Question

Elementary matrices: finding A^(-1)

prove that A=[1 2; 3 4] is nonsingular and write it as a product of elementary matrices.

answer: A =[1 0; 3 1][1 0; 0 -2][1 2; 0 1]

I don't get how you're supposed to do this question.. I got [-2 1; 3/2 -1/2] as the inverse but I don't know what to do after.. can someone please help me?

Answer 1

\[\det\left[\begin{matrix}1&2\\3&4\end{matrix}\right]=-2\neq0\]so that is the first part, which I know you probably already had

Answer 2

we also have that if\[A=\left[\begin{matrix}a&b\\c&d\end{matrix}\right]\]is invertible, then its inverse is given by\[A^{-1}=\frac1{\det A}\left[\begin{matrix}d&-b\\-c&a\end{matrix}\right]\]

Answer 3

For the product of elementary matrices bit, I think it's easiest if you find the inverse of your matrix by finding the rref, while applying the same changes at the same time to the identity matrix. Now you have your inverse, and you know what row operations you did. If you did it this way, could you quickly write out the row operations for me?

Answer 4

@KingGeorge
r2-r1 -> r2 [1 2; 0 -2]
r1+r2 ->r1 [1 0; 0 -2]
(-1/2)r2 -> r2 [1 0; 0 1]
Do you mean this?

Answer 5

@TuringTest I still don't know what to do after finding the inverse.
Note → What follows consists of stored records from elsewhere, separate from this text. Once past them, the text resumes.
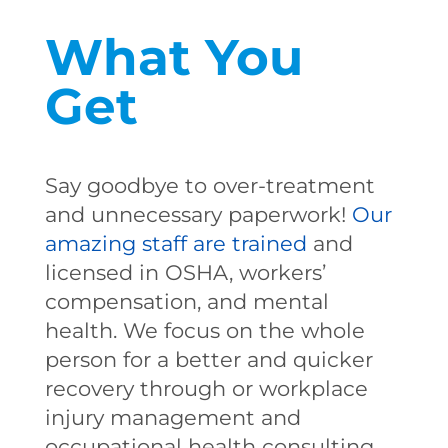
What You
Get
Say goodbye to over-treatment
and unnecessary paperwork!
Our
amazing staff are trained
and
licensed in OSHA, workers’
compensation, and mental
health. We focus on the whole
person for a better and quicker
recovery through or workplace
injury management and
occupational health consulting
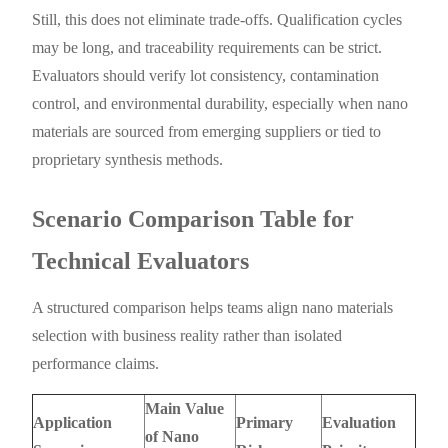
Still, this does not eliminate trade-offs. Qualification cycles
may be long, and traceability requirements can be strict.
Evaluators should verify lot consistency, contamination
control, and environmental durability, especially when nano
materials are sourced from emerging suppliers or tied to
proprietary synthesis methods.
Scenario Comparison Table for
Technical Evaluators
A structured comparison helps teams align nano materials
selection with business reality rather than isolated
performance claims.
Main Value
Application
Primary
Evaluation
of Nano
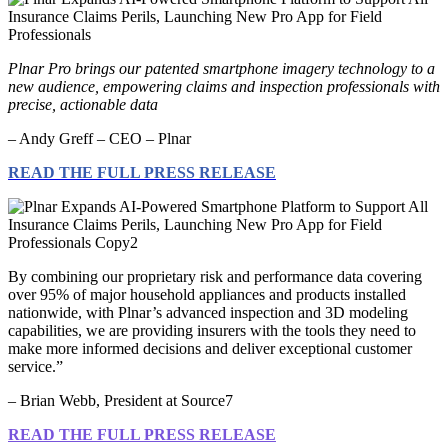
Plnar Pro brings our patented smartphone imagery technology to a
new audience, empowering claims and inspection professionals with
precise, actionable data
– Andy Greff – CEO – Plnar
READ THE FULL PRESS RELEASE
By combining our proprietary risk and performance data covering
over 95% of major household appliances and products installed
nationwide, with Plnar’s advanced inspection and 3D modeling
capabilities, we are providing insurers with the tools they need to
make more informed decisions and deliver exceptional customer
service.”
– Brian Webb, President at Source7
READ THE FULL PRESS RELEASE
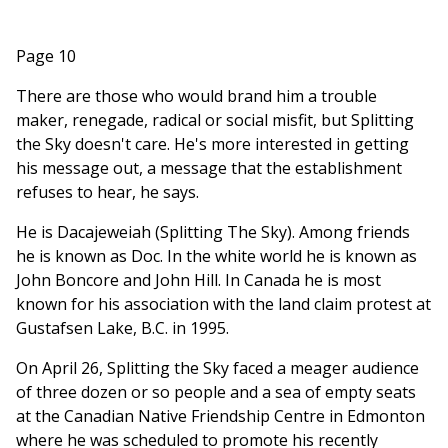
Page 10
There are those who would brand him a trouble
maker, renegade, radical or social misfit, but Splitting
the Sky doesn't care. He's more interested in getting
his message out, a message that the establishment
refuses to hear, he says.
He is Dacajeweiah (Splitting The Sky). Among friends
he is known as Doc. In the white world he is known as
John Boncore and John Hill. In Canada he is most
known for his association with the land claim protest at
Gustafsen Lake, B.C. in 1995.
On April 26, Splitting the Sky faced a meager audience
of three dozen or so people and a sea of empty seats
at the Canadian Native Friendship Centre in Edmonton
where he was scheduled to promote his recently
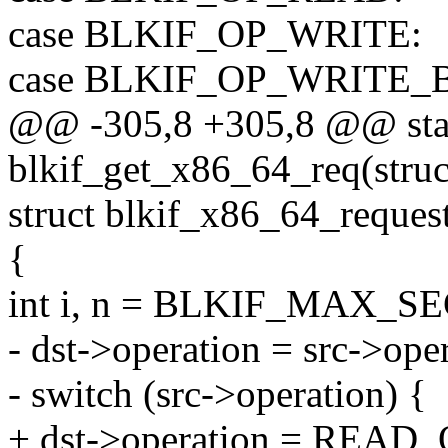
case BLKIF_OP_WRITE:
case BLKIF_OP_WRITE_
@@ -305,8 +305,8 @@ stati
blkif_get_x86_64_req(struct
struct blkif_x86_64_request
{
int i, n = BLKIF_MAX
- dst->operation = src->ope
- switch (src->operation) {
+ dst->operation = READ_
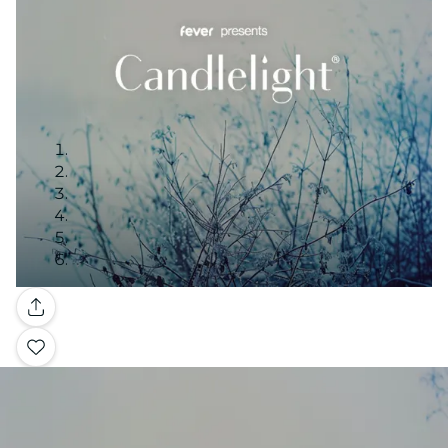
Gallery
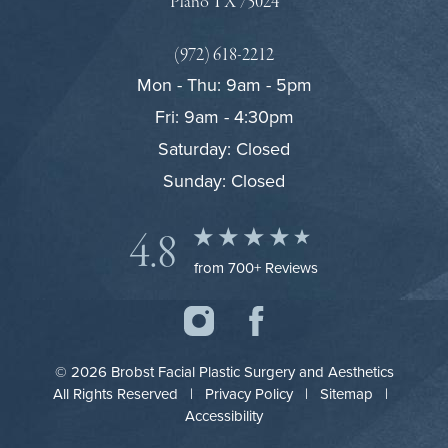
Plano TX 75024
(972) 618-2212
Mon - Thu: 9am - 5pm
Fri: 9am - 4:30pm
Saturday: Closed
Sunday: Closed
4.8
from 700+ Reviews
© 2026 Brobst Facial Plastic Surgery and Aesthetics
All Rights Reserved |
Privacy Policy
|
Sitemap
|
Accessibility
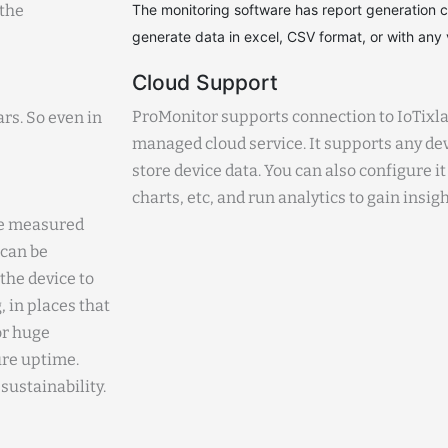
 the
The monitoring software has report generation cap
generate data in excel, CSV format, or with any v
Cloud Support
ProMonitor supports connection to IoTixla
ars. So even in
managed cloud service. It supports any dev
store device data. You can also configure it
charts, etc, and run analytics to gain insigh
the measured
 can be
the device to
 in places that
or huge
ure uptime.
sustainability.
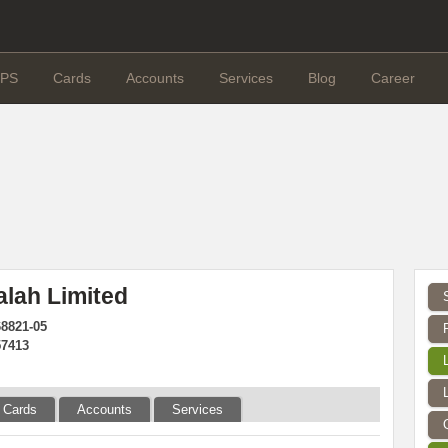
PS
Cards
Accounts
Services
Blog
Career
alah Limited
68821-05
57413
Cards
Accounts
Services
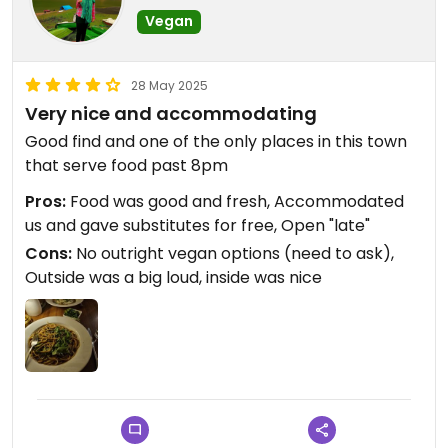
Vegan
28 May 2025
Very nice and accommodating
Good find and one of the only places in this town
that serve food past 8pm
Pros:
Food was good and fresh, Accommodated
us and gave substitutes for free, Open "late"
Cons:
No outright vegan options (need to ask),
Outside was a big loud, inside was nice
I don't know how to "break down" the product(?) of the elementary matrices like the answer

Answer 6

Yes, that stuff. Because the way you find the elementary matrices is from the row operations. Although shouldn't that first one be r2-3r1?

Answer 7

my method will not work backwards, so I lead you astray....
I'm sorry, you need to do it KingGeorge's way